Er is een sombere, zwaarmoedige grondtoon in bijna al zijn werk. Toch kunnen wij hem niet zonder meer pessimist noemen. Zijn levensbeschouwing is gecompliceerder. Het klare bewustzijn, dat hij heeft gewonnen van een andere macht in den mensch zelf heeft hem veel te bewonderen en te beminnen gelaten. De macht van het geweten, die den mensch ondanks alles met geweld dwingt mee te doen aan den strijd tegen het kwade is even reëel, even algemeen, even geheimzinnig als het wreed onverschillige noodlot en voor Conrad in wezen als 't ware het preciese tegendeel van de verstorende macht van het toeval.
Hierin ligt de verklaring van zijn eigenaardig dualisme, dat Richard Curle in zijn uitmuntend boek over Conrad als een symptoom beschouwt van zijn Slavonische afkomst. ‘Hugo and Flaubert’ zegt Curle daar, ‘were both romantics but neither of them had that quality of Slavonic melancholy which is at once full of belief in goodness and full of despair at life. Hugo believed in goodness, Flaubert believed in despair, but neither of them believed in both. For that double belief, held without any of the fundamental mockery with which such a man as Anatole France might be said to hold it, is one of the secrets of the Slav mind’.
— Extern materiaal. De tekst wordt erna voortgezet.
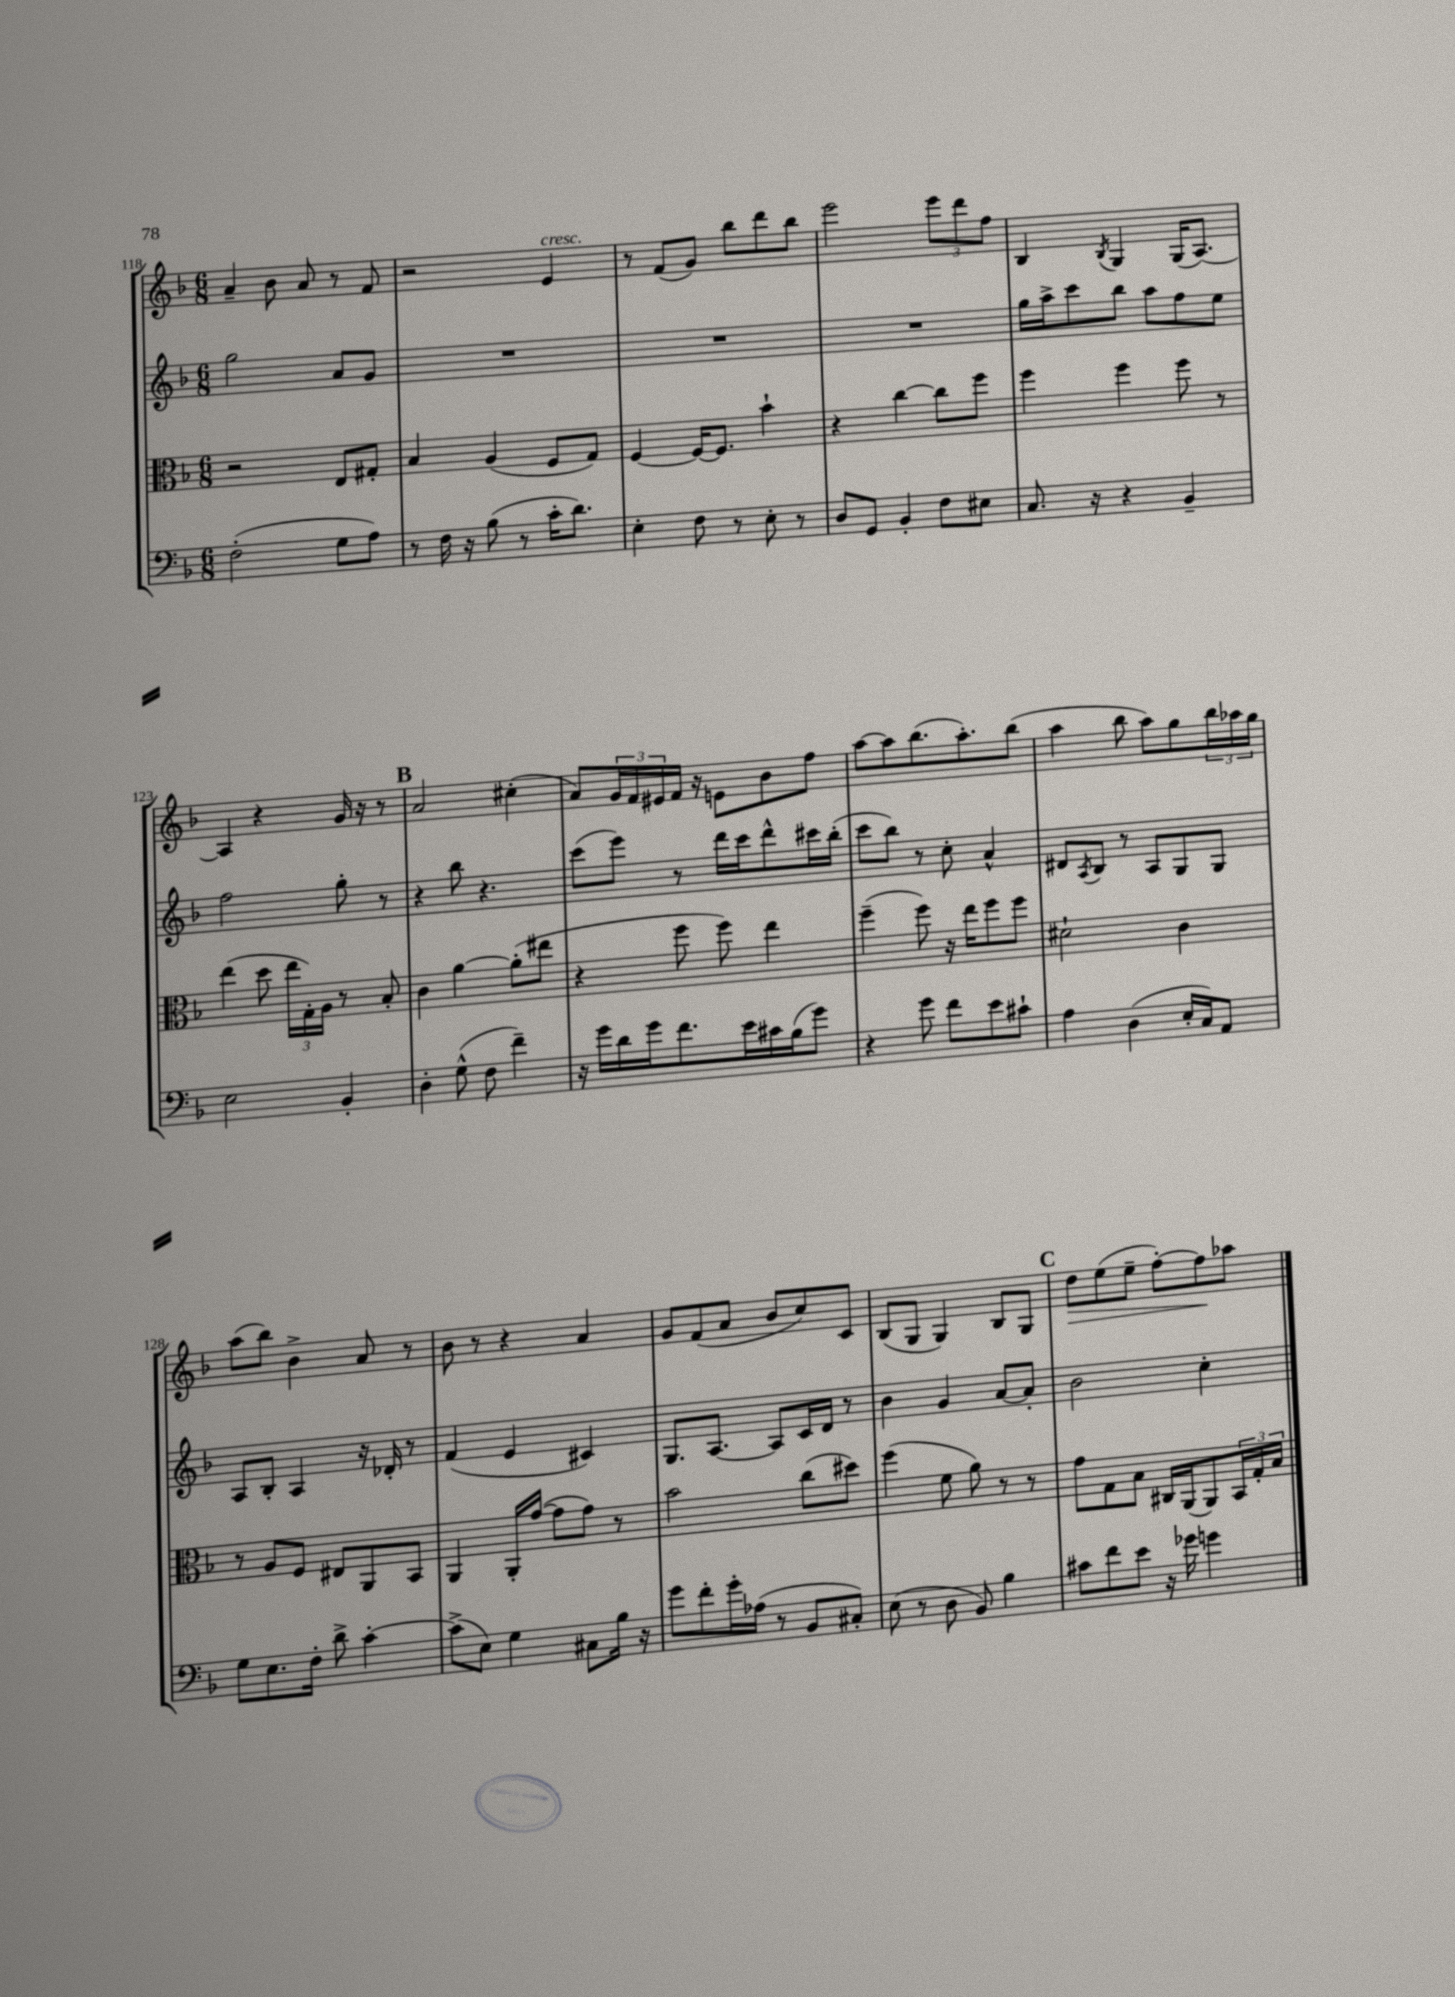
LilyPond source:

<<
\new StaffGroup <<
\new Staff = "s0" {
    \clef treble \key f \major \numericTimeSignature \time 6/8
    a'4-- bes'8 a'8 r8 f'8 |
    r2 e'4^\markup { \italic "cresc." } |
    r8 f'8( g'8) bes''8 d'''8 bes''8 |
    e'''2 \tuplet 3/2 { e'''8 d'''8 f''8 } |
    bes4 \acciaccatura { bes8 } g4 g16( a8.~) |
    a4 r4 g'16 r16 r8 |
    \mark \markup { \bold "B" } a'2 cis''4-.( |
    a'8) \tuplet 3/2 { g'16 f'16 eis'16 } f'16 r16 e'8 bes'8 f''8 |
    a''8~ a''8 bes''8.( a''8.-.) bes''8( |
    a''4 bes''8 a''8) g''8 \tuplet 3/2 { bes''16 aes''16 g''16 } |
    a''8( bes''8) bes'4-> a'8 r8 |
    bes'8 r8 r4 a'4 |
    g'8 f'8( a'8 bes'8 c''8) c'8 |
    bes8( g8 g4) bes8 g8 |
    \mark \markup { \bold "C" } d''8\> e''8( e''8-- f''8~-.) f''8\! aes''8 \bar "|." |
}
\new Staff = "s1" {
    \clef treble \key f \major \numericTimeSignature \time 6/8
    g''2 a'8 g'8 |
    R2. |
    R2. |
    R2. |
    g''16 a''16-> c'''8 bes''8 a''8 f''8 e''8 |
    f''2 g''8-. r8 |
    \mark \markup { \bold "B" } r4 bes''8 r4. |
    c'''8( e'''8) r8 d'''16 c'''16 d'''8-^ cis'''16 bes''16-.( |
    c'''8 bes''8) r8 c''8-. a'4-^ |
    dis'8 \acciaccatura { a8 } bes8 r8 a8 g8 g8 |
    a8 bes8-. a4 r16 des'16-. r8 |
    f'4( e'4 cis'4) |
    g8. a8.~ a8 c'16 d'16 r8 |
    bes'4 g'4 a'8~ a'8-. |
    \mark \markup { \bold "C" } bes'2 c''4-. \bar "|." |
}
\new Staff = "s2" {
    \clef alto \key f \major \numericTimeSignature \time 6/8
    r2 e8 gis8-. |
    bes4 a4( f8 g8) |
    f4~ f16~ f8. bes'4-! |
    r4 c''4~ c''8 f''8 |
    f''4 f''4 f''8 r8 |
    e''4( d''8 \tuplet 3/2 { e''16 g16-.) a16 } r8 bes8-. |
    \mark \markup { \bold "B" } c'4 a'4~ a'8-.( eis''8 |
    r4 f''8 f''8) e''4 |
    f''4--( f''8) r16 e''16 f''8 f''8 |
    dis'2-! c'4 |
    r8 a8 f8 eis8 a,8 bes,8 |
    a,4 a,16-. g'16~( g'8 g'8) r8 |
    bes'2 c''8( dis''8) |
    f''4( f'8 a'8) r8 r8 |
    \mark \markup { \bold "C" } g'8 g8 bes8 cis16 a,16( a,8) \tuplet 3/2 { bes,16 g16-. bes16 } \bar "|." |
}
\new Staff = "s3" {
    \clef bass \key f \major \numericTimeSignature \time 6/8
    f2-.( g8 a8) |
    r8 f16 r16 bes8( r8 c'16-. d'8.) |
    e4-. f8 r8 e8-. r8 |
    d8 g,8 bes,4-. f8 eis8 |
    c8. r16 r4 bes,4-- |
    e2 bes,4-. |
    \mark \markup { \bold "B" } d4-. g8-^( f8 f'4--) |
    r16 g'16 d'16 g'16 f'8. e'16 cis'16 bes16( g'8) |
    r4 g'8 f'8 e'8 cis'8-! |
    a4 d4( e16-. c16) a,8 |
    g8 e8. f16-. d'8-> c'4~-. |
    c'8->( e8) g4 cis8 bes16 r16 |
    g'8 f'8-. g'16-. aes16( r8 bes,8 cis8-.) |
    e8( r8 d8 bes,8) bes4 |
    \mark \markup { \bold "C" } cis'8 f'8 e'8 r16 ges'16 g'4 \bar "|." |
}
>>
>>
\layout { \context { \Score currentBarNumber = #118 } }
Conrad is somber, melancholisch, pessimistisch en tegelijk vol liefde voor den mensch, humanist in den edelsten zin van het woord. Hij wanhoopt aan het leven, aan het resultaat van 's menschen worsteling, maar hij gevoelt een eerbiedige bewondering, een diepe liefde voor den mensch in 't algemeen, voor de goede eigenschappen, die onuitroeibaar in hem wonen, die juist door de
| |
| |
wanhopige worsteling het schoonst uitkomen en die door de menschheid ondanks de herhaalde nederlagen en de zware onrechtmatige straffen van het noodlot ìn haar beste oogenblikken altijd weer herkend worden als haar duidelijke, onvervangbare idealen. Hij wanhoopt aan de overwinning van het goede, aan de rechtvaardigheid van het lot, aan de bereikbaarheid van eenig duurzaam geluk, maar hij gelooft in het bestaan, de schoonheid en de wenschelijkheid van trouw, plichtsbetrachting, onbaatzuchtigheid, medelijden, liefde. Doordat hij het geweten heeft leeren zien als een positieve opbouwende tegenkracht tegenover het onverschillig verstorende noodlot, als een groote, universeele, den mensch ontwijfelbaar gunstig gezinde macht, in wezen, hoewel niet in graad, volkomen gelijk bij den beschaafde en den wilde, den verfijndste en den eenvoudigste, wordt de eenheid van zijn pessimisme telkens verbroken en schijnt ook in zijn somberste verhalen altijd nog even een vertroostend licht.